Intersex and Disorders of Sex Development (DSD) are two terms used to describe those born with sex characteristics (i.e., chromosomes, gonads, genitals) that do not fit the typical definitions of male or female bodies. It is estimated that one out of every 2 000 people is born with invisible or visible intersex/DSD traits.
But for many, intersex/DSD is less about anatomy and more about experience. “For me, intersex refers to the lived experience of the sociocultural consequences of being born with a body that does not fit within the normative definitions of ‘man’ and ‘woman’,” says noted human rights activist Miriam van der Have.
Unfortunately, for many intersex people, this experience is one full of potentially harmful surgical procedures, stigmatisation, discrimination and social exclusion.
There is a pressing need for research that highlights the experiences, understandings and views of intersex and DSD people within a European context.”
Surya Monro, Professor of sociology and Social Policy, University of Huddersfield, United Kingdom
With the support of the EUICIT project, undertaken through funding from the Marie Skłodowska-Curie Actions programme, Monro, along with Daniela Crocetti and Tray Yeadon-Lee, conducted innovative research on the intersex experience – research that could help decision makers protect this long-marginalised population better.
The research was conducted in partnership with Zwischengeschlecht, an intersex activist organisation, which contributed important expertise on well-being and human rights.
Fact-based information on the intersex experience
One of the project’s most alarming findings was the number of irreversible, medically unnecessary surgeries still being done on intersex infants and children. “We were surprised at the extent to which these problematic medical practices were still taking place,” notes Monro. “This motivated us to work as hard as possible to provide policymakers, politicians and healthcare professionals with fact-based information on the intersex experience.”
According to Monro, outdated ideas about gender are at the root of this medical abuse. “Because sex variations are often framed as abnormalities, many parents choose to ‘fix’ their ‘abnormal’ children,” explains Monro. “Families may feel pressured to have these surgeries done in order to protect their child from social stigma or to conform with what they perceive as gender norms.”
Although some intersex people may need or want genital or other medical procedures, Monro stresses that such a decision should be theirs and theirs alone. “The intersex people who contributed to our research clearly indicated that legal changes should be made to stop intersex children from having cosmetic procedures done until they are old enough to make their own decisions about their bodies,” adds Monro.
An opportunity to enhance diversity
Despite there being differences of opinion between parent groups, patient advocates and intersex people, Monro says there is widespread agreement on the need to provide intersex people with better care and support. “One of the key takeaways from this work is the importance of involving people with sex variations in planning the policies and services that are provided for them,” says Monro.
According to Monro, this includes providing better psychological support to intersex children and their families and ensuring that all care is tailored to the individual needs of the intersex person. “Perhaps most importantly, we need our policymakers to start seeing sex variations not as a medical problem but as an opportunity to enhance our diversity,” concludes Monro.
As to this last point, the project has produced a detailed report to help guide United Kingdom policymakers on the topic.

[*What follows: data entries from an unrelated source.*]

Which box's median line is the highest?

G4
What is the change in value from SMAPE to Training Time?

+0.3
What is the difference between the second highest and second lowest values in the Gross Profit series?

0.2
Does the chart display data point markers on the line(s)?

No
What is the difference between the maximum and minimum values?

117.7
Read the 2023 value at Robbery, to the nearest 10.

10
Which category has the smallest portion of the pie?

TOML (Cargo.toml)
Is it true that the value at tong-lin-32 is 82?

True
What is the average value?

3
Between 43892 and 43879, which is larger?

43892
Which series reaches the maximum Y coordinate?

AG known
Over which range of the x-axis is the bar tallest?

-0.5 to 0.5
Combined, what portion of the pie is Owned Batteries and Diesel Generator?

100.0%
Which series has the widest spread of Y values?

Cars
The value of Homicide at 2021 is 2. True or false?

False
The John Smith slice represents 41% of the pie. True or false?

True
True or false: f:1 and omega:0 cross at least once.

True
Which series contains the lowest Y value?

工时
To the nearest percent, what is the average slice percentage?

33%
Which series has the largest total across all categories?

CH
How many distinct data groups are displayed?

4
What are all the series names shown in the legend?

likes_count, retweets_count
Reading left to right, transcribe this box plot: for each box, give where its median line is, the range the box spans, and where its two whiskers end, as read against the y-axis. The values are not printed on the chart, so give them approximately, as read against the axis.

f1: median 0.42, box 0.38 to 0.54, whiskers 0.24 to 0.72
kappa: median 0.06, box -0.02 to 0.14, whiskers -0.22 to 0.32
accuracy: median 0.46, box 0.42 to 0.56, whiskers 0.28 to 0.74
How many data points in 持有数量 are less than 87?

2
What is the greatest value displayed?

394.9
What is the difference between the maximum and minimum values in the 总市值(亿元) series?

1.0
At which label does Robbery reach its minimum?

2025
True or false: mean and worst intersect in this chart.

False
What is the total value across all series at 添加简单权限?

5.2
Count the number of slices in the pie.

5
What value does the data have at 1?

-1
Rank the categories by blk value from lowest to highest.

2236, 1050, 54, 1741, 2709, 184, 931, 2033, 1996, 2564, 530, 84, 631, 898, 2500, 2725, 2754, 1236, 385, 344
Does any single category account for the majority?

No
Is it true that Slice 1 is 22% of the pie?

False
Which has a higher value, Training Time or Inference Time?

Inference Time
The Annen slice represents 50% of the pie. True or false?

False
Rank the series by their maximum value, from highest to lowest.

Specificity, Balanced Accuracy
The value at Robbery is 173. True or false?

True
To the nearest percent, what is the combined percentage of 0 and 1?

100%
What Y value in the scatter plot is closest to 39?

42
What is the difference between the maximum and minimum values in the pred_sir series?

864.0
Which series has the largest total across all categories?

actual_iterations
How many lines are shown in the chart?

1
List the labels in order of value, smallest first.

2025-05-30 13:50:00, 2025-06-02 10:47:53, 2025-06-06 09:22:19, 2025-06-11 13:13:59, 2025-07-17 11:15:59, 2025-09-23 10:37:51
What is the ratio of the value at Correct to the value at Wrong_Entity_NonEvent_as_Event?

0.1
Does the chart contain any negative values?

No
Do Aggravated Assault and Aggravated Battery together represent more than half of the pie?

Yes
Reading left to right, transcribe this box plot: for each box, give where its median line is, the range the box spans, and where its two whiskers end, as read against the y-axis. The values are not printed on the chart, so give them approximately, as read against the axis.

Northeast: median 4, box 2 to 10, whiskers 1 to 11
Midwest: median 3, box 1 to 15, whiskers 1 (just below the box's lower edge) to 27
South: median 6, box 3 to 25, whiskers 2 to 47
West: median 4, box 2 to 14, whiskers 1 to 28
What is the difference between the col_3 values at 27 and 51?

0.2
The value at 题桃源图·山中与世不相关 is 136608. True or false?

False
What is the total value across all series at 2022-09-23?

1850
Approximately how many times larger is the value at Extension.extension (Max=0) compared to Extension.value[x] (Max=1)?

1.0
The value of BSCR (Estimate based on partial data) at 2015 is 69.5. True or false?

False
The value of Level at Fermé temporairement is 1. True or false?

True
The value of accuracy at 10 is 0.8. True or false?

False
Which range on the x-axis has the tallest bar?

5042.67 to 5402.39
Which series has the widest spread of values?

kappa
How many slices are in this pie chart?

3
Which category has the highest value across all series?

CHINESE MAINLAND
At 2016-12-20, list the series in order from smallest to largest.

This report appears to have influenced the country’s National Health Service (NHS) to propose withdrawing public funding for childhood surgeries carried out for gender-normalising purposes.
Researchers also published numerous articles in peer-reviewed scientific journals, two of which were co-authored by intersex people. An article published in the renowned ‘American Journal of Bioethics’ ranks among the top 10 most downloaded papers in the journal’s history.
Furthermore, the project has conducted over 26 presentations and four stakeholder workshops, along with organising a major international conference on intersex studies.
Much of the project’s work is now being extended under the auspices of the INIA project, which aims to support the next generation of scholars working in the field of intersex and sex variations.